On 21 April 2026, the European Commission adopted a draft Commission Delegated Regulation supplementing Regulation 2024/3005 (ESG rating Regulation) with regard to regulatory technical standards specifying the measures and safeguards to be implemented by ESG rating providers to separate their ESG rating activities from their other activities.

The structure of the draft Commission Delegated Regulation is as follows:

  • Article 1 sets out that all ESG rating providers should put in place separate organisational structures and working environments for employees and other persons involved in the rating process from any of the activities listed in Article 16(1) of the ESG rating Regulation, and subject them to regular self-declarations attesting employees’ non-involvement in such activities.

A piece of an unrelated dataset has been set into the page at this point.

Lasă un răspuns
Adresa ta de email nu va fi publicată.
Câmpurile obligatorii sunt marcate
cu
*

  • Article 2 proposes that ESG rating providers intending to provide investment services and/or insurance and reinsurance activities implement additional technical and internal control measures.

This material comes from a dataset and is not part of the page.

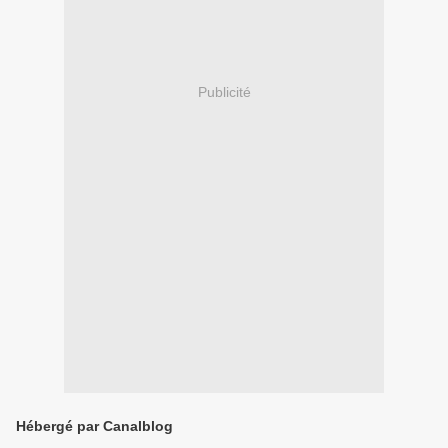
Publicité
Hébergé par Canalblog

  • Article 3 provides that, ESG rating providers that intend to provide benchmarks, or do provide such benchmarks, are to adopt additional specific safeguards ensuring that employee compensation remains unaffected by conflicts of interest related to benchmark activities, that ESG ratings are produced and offered independently of the provision of benchmarks, and that any actual or potential conflicts of interest are assessed and documented before entering into a contract for the provision of ESG rating activities.

The draft Commission Delegated Regulation enters into force on the twentieth day following its publication in the Official Journal of the European Union. It applies from 2 July 2026.